Après sa participation en mars dernier au premier salon du dessin contemporain à Paris, Anne Barrault poursuit la défense active d’un médium qui retrouve peu à peu sa place au sein du High-Art.
Quoi de mieux, en effet, que de présenter le travail d’un artiste sévissant dans le monde de la bande dessinée, où l’art graphique constitue un alphabet, pour dynamiser cet élan.
Killoffer travaille généralement en noir, à l’encre de Chine, dont il tire parti pour dégager des zones d’ombre très denses laissant les parties en réserve (blanches donc…) décrire une lumière très franche.
La démarche de cette Récapitulation se révèle un peu différente bien que le travail sur l’intensité des tons de noir soit toujours aussi central. Pas de planches dessinées mais une cinquantaine de dessins individuels au crayon à papier, réalisés spécifiquement dans le but d’être exposés.

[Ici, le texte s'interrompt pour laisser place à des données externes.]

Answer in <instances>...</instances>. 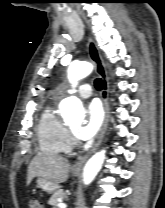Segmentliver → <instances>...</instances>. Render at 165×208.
I'll list each match as a JSON object with an SVG mask.
<instances>
[{
    "instance_id": "obj_1",
    "label": "liver",
    "mask_w": 165,
    "mask_h": 208,
    "mask_svg": "<svg viewBox=\"0 0 165 208\" xmlns=\"http://www.w3.org/2000/svg\"><path fill=\"white\" fill-rule=\"evenodd\" d=\"M70 163L64 157L51 154H37L28 166L27 184L36 176L51 180L57 185L68 179Z\"/></svg>"
}]
</instances>
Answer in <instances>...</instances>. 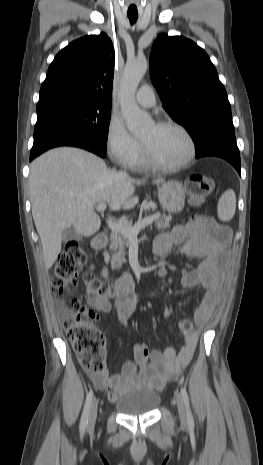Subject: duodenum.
<instances>
[{
	"instance_id": "1",
	"label": "duodenum",
	"mask_w": 263,
	"mask_h": 465,
	"mask_svg": "<svg viewBox=\"0 0 263 465\" xmlns=\"http://www.w3.org/2000/svg\"><path fill=\"white\" fill-rule=\"evenodd\" d=\"M108 242V236L106 234H98L92 240V248L95 250H102L105 248Z\"/></svg>"
}]
</instances>
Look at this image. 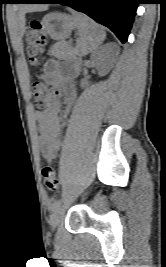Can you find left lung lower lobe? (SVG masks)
Wrapping results in <instances>:
<instances>
[{"instance_id":"left-lung-lower-lobe-1","label":"left lung lower lobe","mask_w":166,"mask_h":267,"mask_svg":"<svg viewBox=\"0 0 166 267\" xmlns=\"http://www.w3.org/2000/svg\"><path fill=\"white\" fill-rule=\"evenodd\" d=\"M25 3H61L108 27L122 43L128 39L138 0H29Z\"/></svg>"}]
</instances>
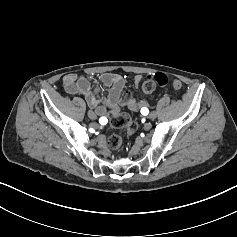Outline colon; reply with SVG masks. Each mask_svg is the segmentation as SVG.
<instances>
[{
  "label": "colon",
  "instance_id": "colon-1",
  "mask_svg": "<svg viewBox=\"0 0 237 237\" xmlns=\"http://www.w3.org/2000/svg\"><path fill=\"white\" fill-rule=\"evenodd\" d=\"M168 83V78L163 73H157L153 79H148L142 83V90L144 93H151L156 84L164 86ZM110 123L114 128L125 129L127 136H132L137 128L138 124L132 120L126 113L116 109L110 113ZM124 138L118 134H112L107 139L108 147L115 151L118 150L123 144Z\"/></svg>",
  "mask_w": 237,
  "mask_h": 237
}]
</instances>
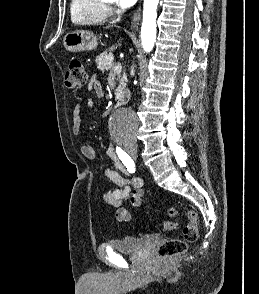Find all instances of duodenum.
<instances>
[{
	"mask_svg": "<svg viewBox=\"0 0 259 294\" xmlns=\"http://www.w3.org/2000/svg\"><path fill=\"white\" fill-rule=\"evenodd\" d=\"M127 95H121L119 97V100L117 102V107H121L124 105V100L126 99Z\"/></svg>",
	"mask_w": 259,
	"mask_h": 294,
	"instance_id": "duodenum-1",
	"label": "duodenum"
}]
</instances>
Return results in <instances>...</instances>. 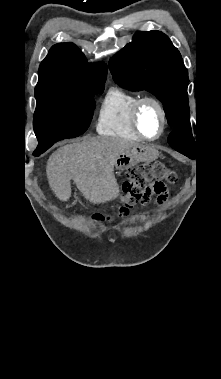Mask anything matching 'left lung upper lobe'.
Masks as SVG:
<instances>
[{
    "instance_id": "obj_1",
    "label": "left lung upper lobe",
    "mask_w": 221,
    "mask_h": 379,
    "mask_svg": "<svg viewBox=\"0 0 221 379\" xmlns=\"http://www.w3.org/2000/svg\"><path fill=\"white\" fill-rule=\"evenodd\" d=\"M109 69L123 88L149 91L163 103L168 123L174 127L168 136L169 144L194 159L188 71L170 39L160 31L137 32L132 42L110 59Z\"/></svg>"
}]
</instances>
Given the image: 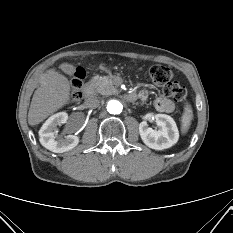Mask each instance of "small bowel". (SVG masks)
<instances>
[{
    "mask_svg": "<svg viewBox=\"0 0 233 233\" xmlns=\"http://www.w3.org/2000/svg\"><path fill=\"white\" fill-rule=\"evenodd\" d=\"M139 97L141 100H146L148 97V94L146 91H141L139 93ZM155 108L160 111V112H164V113H172L175 110V104L174 102L166 97V96H159L155 99L154 102Z\"/></svg>",
    "mask_w": 233,
    "mask_h": 233,
    "instance_id": "obj_1",
    "label": "small bowel"
}]
</instances>
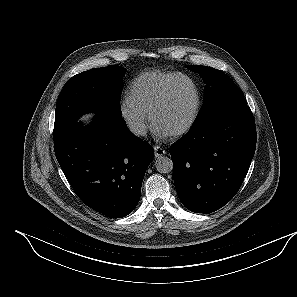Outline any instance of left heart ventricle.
<instances>
[{"instance_id":"b2bd125f","label":"left heart ventricle","mask_w":297,"mask_h":297,"mask_svg":"<svg viewBox=\"0 0 297 297\" xmlns=\"http://www.w3.org/2000/svg\"><path fill=\"white\" fill-rule=\"evenodd\" d=\"M194 102L191 84L185 80L177 82L166 104L155 115L154 127L166 135L177 130L189 119Z\"/></svg>"}]
</instances>
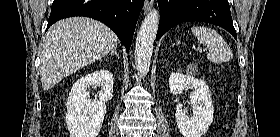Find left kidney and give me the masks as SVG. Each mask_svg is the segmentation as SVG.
Returning <instances> with one entry per match:
<instances>
[{"label": "left kidney", "mask_w": 280, "mask_h": 137, "mask_svg": "<svg viewBox=\"0 0 280 137\" xmlns=\"http://www.w3.org/2000/svg\"><path fill=\"white\" fill-rule=\"evenodd\" d=\"M170 91L174 95L181 94L184 89H194L190 101L193 115L187 116L182 104L176 106V122L183 137H201L213 122L214 107L208 85L189 73L173 72L169 78Z\"/></svg>", "instance_id": "left-kidney-1"}]
</instances>
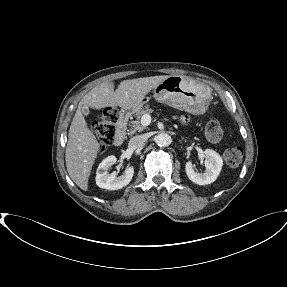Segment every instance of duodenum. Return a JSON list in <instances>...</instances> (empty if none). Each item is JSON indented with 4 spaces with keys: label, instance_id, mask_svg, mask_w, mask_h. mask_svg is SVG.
<instances>
[{
    "label": "duodenum",
    "instance_id": "410a0bca",
    "mask_svg": "<svg viewBox=\"0 0 287 287\" xmlns=\"http://www.w3.org/2000/svg\"><path fill=\"white\" fill-rule=\"evenodd\" d=\"M128 121H129L128 113L126 111L121 113L114 137V143L116 146H120L126 138Z\"/></svg>",
    "mask_w": 287,
    "mask_h": 287
}]
</instances>
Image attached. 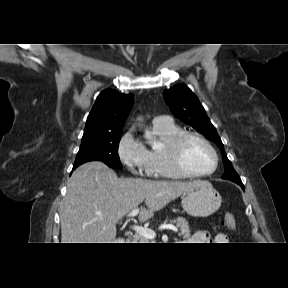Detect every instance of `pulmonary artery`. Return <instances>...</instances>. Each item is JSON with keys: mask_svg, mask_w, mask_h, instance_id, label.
I'll list each match as a JSON object with an SVG mask.
<instances>
[{"mask_svg": "<svg viewBox=\"0 0 288 288\" xmlns=\"http://www.w3.org/2000/svg\"><path fill=\"white\" fill-rule=\"evenodd\" d=\"M154 122L169 123L171 122V119L167 115H160L154 119Z\"/></svg>", "mask_w": 288, "mask_h": 288, "instance_id": "1", "label": "pulmonary artery"}]
</instances>
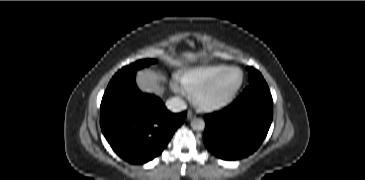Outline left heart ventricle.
<instances>
[{
  "label": "left heart ventricle",
  "instance_id": "b2bd125f",
  "mask_svg": "<svg viewBox=\"0 0 365 180\" xmlns=\"http://www.w3.org/2000/svg\"><path fill=\"white\" fill-rule=\"evenodd\" d=\"M241 79L240 72L230 70L220 76L215 83L203 93L204 102H218L226 99L238 86Z\"/></svg>",
  "mask_w": 365,
  "mask_h": 180
}]
</instances>
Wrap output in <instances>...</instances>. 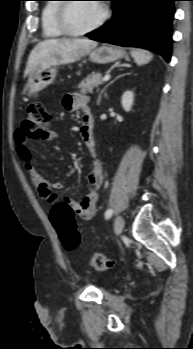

Sous plusieurs thèmes interpénétrables on découvre un esprit surréaliste relevant, semble-t-il parfois, du cadavre exquis. J’en veux pour preuve ce livre interminable comme une limousine de Tex Avery dont la couverture est recouverte de poils, ou cette marmite noire charbon et fumante de laquelle on voit luire le blanc d’un œil torve.
Dans un autre registre plus formel des objets anthropomorphiques font penser à Jean Arp et aux formes «dodues» de la période dite classique de Picasso, alors que certains dessins comme celui de cet homme dont la tête est engloutie par un livre relèvent d’un humour subtil qui appelle une parenté avec les rébus de René Magritte.
Si une grande maîtrise technique permet à Killoffer de mettre en page ses élucubrations graphiques, sa démarche d’un ludisme stimulant et finalement très plaisant, n’en est pas moins originale.
On désigne la bande dessinée comme le «neuvième art» après le cinéma et la photographie. Or aujourd’hui, sa popularité auprès des collectionneurs d’art commence à s’établir, certaines planches originales atteignant des prix astronomiques en maison de ventes*, la question de sa monstration dans les lieux de l’art contemporain traditionnels se pose donc de plus en plus.
De plus et au-delà de cela, après l’exposition de David Lynch à la Fondation Cartier, ce contexte d’ouverture aux artistes ne provenant pas strictement du milieu de l’art se pose-t-elle comme une tendance?
Aux vus des respirations qu’elles semblent apporter, elles ne peuvent qu’être bénéfiques à l’art contemporain et à son évolution effrénée.
* Le 24 mars 2007, Bleu Sang dessin original à l’acrylique pastel gras et mine de plomb sur vélin de 90 x 63 cm, du créateur de bandes dessinées Enki Bilal s’est vendu chez Artcurial pour le montant record de 177 000 €.
Killoffer
— Sans titre, 2007. 55 dessins inédits en noir et blanc. Mine de plomb. 30 x 21 cm.